D’autre part, on assiste depuis quelques années à des réflexions de plus en plus nombreuses sur le phénomène de l’émergence. L’intérêt, longtemps concentré sur les BRICS (Brésil, Russie, Inde, Chine, Afrique du Sud), les déborde maintenant largement. Rapportant une conférence du groupe d’assurance-crédit Coface sur la question, le magazine Challenges titrait ainsi : «Après les BRICS, voici les « Nouveaux pays émergents »». On y notait en particulier qu’«avec ses « PPICS » (Colombie, Indonésie, Pérou, Philippines et Sri Lanka), Coface rejoint la course aux acronymes lancée par les économistes pour identifier les futurs émergents, parmi lesquels figurent déjà les « MINT » (Mexique, Indonésie, Nigeria, Turquie) ou les « CIVETS » (Colombie, Indonésie, Vietnam, Egypte, Turquie et Afrique du Sud)». Aux pays africains identifiés dans ces acronymes, Coface mentionne en plus, quoiqu’avec une plus faible côte, le Kenya, la Tanzanie, la Zambie et l’Ethiopie. L’idée que certains pays africains émergent est ainsi de moins en moins sujette à débats dans le milieu des praticiens qui multiplient les rencontres comme celle qu’organise le club Diallo Telli sur les «stratégies des pays émergents africains».

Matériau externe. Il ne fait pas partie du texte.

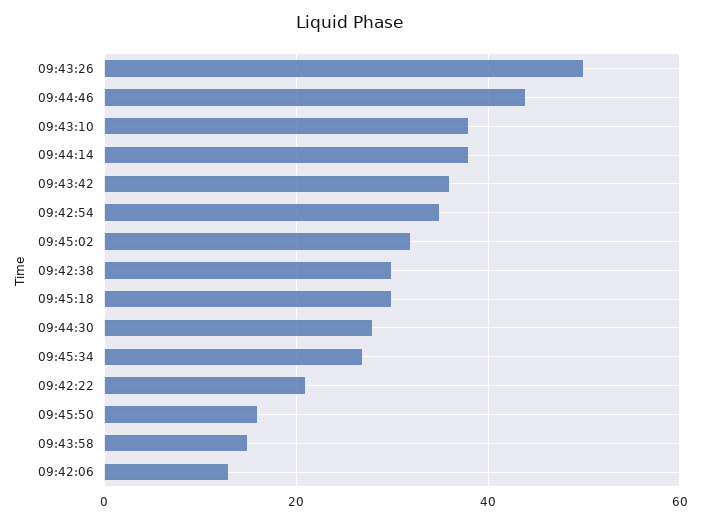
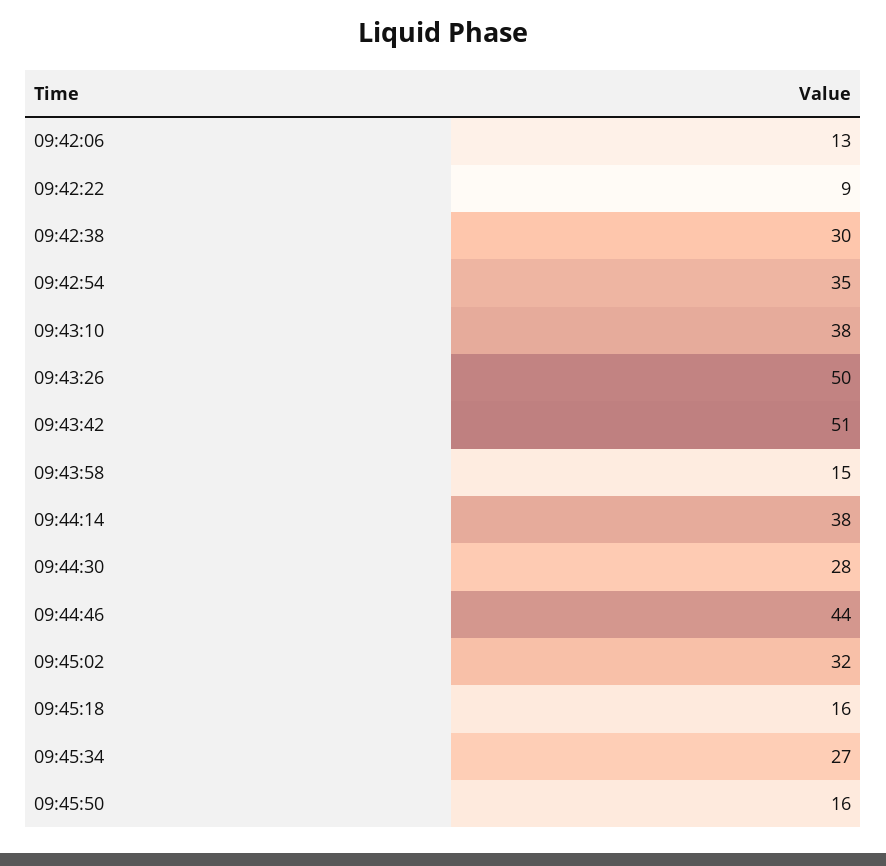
09:43:42: 35 -> 51
09:45:18: 30 -> 16
09:42:22: 20 -> 9

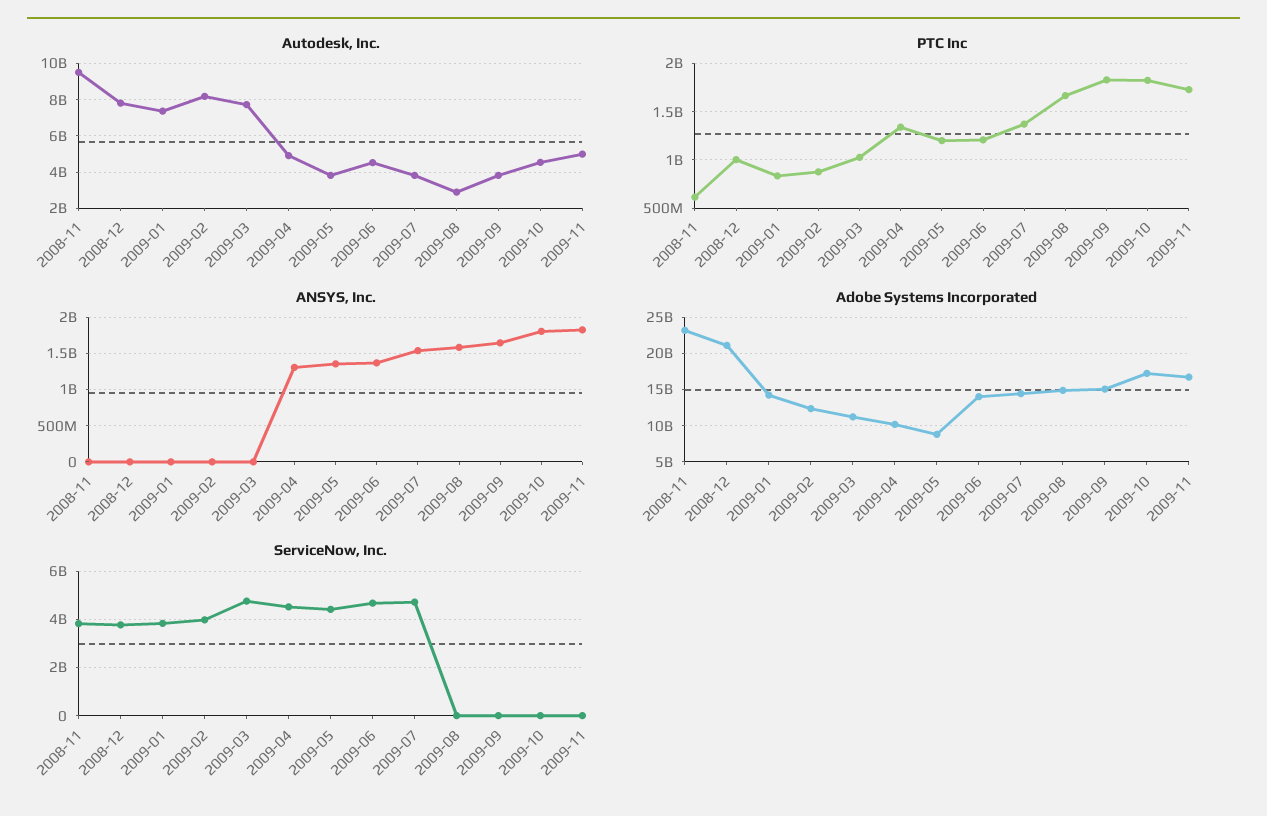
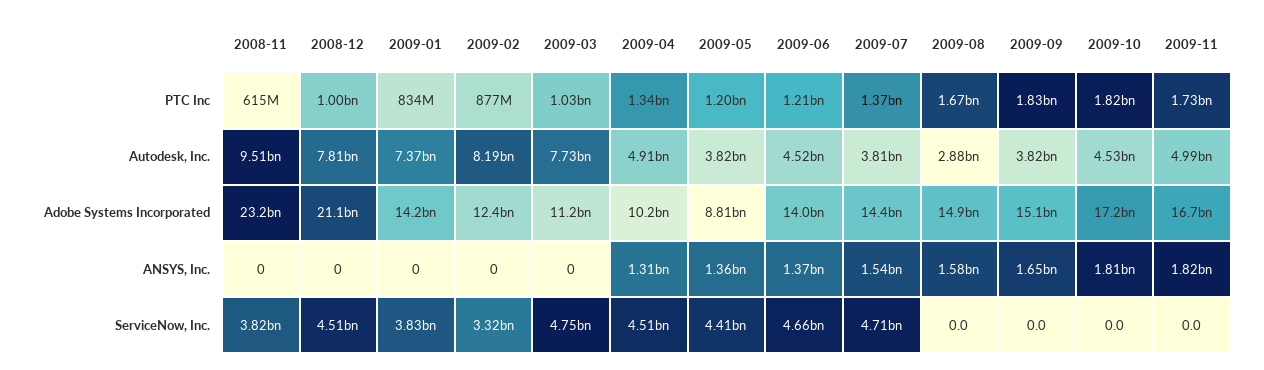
ServiceNow, Inc., 2008-12: 3750000000 -> 4510000000
ServiceNow, Inc., 2009-02: 4000000000 -> 3320000000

Cette tendance n’est pas seulement le fait des gouvernements et autres praticiens. Une littérature de plus en plus fournie s’intéresse à ces nouveaux émergents, notamment dans les contrées qui semblaient jusqu’à récemment en marge du développement. L’Amérique latine est une de ces contrées à laquelle Pierre Salama a consacré son ouvrage Les économies émergentes latino-américaines. Entre cigales et fourmis. Le phénomène semble si important que, couplé avec celui qui s’observe en Asie et en Afrique, Salama n’hésite pas à parler de déplacement du centre de gravité du monde au profit des pays du Sud. De même, deux ans auparavant, Steven Radelet avait fait un véritable pari avec son livre Emerging Africa : How 17 Countries are Leading the Way. Radelet notait en particulier deux groupes de pays : les 17 émergents et six pays au bord de l’émergence. Plus récemment, Robert Rotberg a confirmé cette tendance en se basant sur les taux de croissance économique élevés et les progrès en matière de gouvernance dans un nombre croissant de pays africains.

On remarque en parcourant la littérature et les programmes gouvernementaux et autres études, sinon une polysémie de la notion d’émergence, du moins une absence de critères universels permettant d’identifier les émergents, de les classer et d’anticiper leur trajectoire future. Par exemple, P. Salama observait que les pays asiatiques et les pays d’Amérique latine n’émergent pas sur des bases similaires. Les premiers le font sur la base d’une industrialisation centrée sur des activités à haute valeur ajoutée, alors qu’on assiste dans les seconds à une (re)primarisation des économies aux conséquences pas nécessairement bénéfiques. Quant à Radelet, qui travaille spécifiquement sur l’Afrique, il identifie cinq changements fondamentaux qui expliquent l’émergence : les deux premiers, à savoir la démocratisation des régimes et l’introduction de meilleures politiques économiques, ont lancé le processus qui a alors été soutenu par trois autres : la fin de la crise de la dette, les nouvelles technologies et l’émergence d’une nouvelle génération de leaders publics et privés. Par ailleurs, une petite incursion dans les documents produits par les pays qui aspirent à l’émergence montre qu’ils ne comptent pas émerger en comptant sur les mêmes recettes et ressources. Il est vrai que le Burkina (pays enclavé sans ressources) n’est pas le Gabon (riche en ressources) qui n’est pas le Togo (qui compte surtout sur son port autonome).

La notion d’émergence est sans doute rafraîchissante, surtout dans une Afrique que l’on pensait vouée à la stagnation. L’Afrique a changé et change encore. Elle a fait des progrès en matière politique et économique. Les signes d’émergence sont perceptibles dans de nombreux pays. Il faut cependant arrêter d’énoncer des vœux pieux et de sauter à des conclusions sur la base d’indicateurs superficiels. Ce qu’il faut, c’est une perspective systématique et des critères clairs et pondérés permettant d’identifier les véritables émergents, les émergents potentiels, ceux parmi les premiers dont l’émergence est soutenable et les problèmes éventuels que pose cette transformation.

Ce contenu a été mis à jour le 3 juin 2023 à 16h09.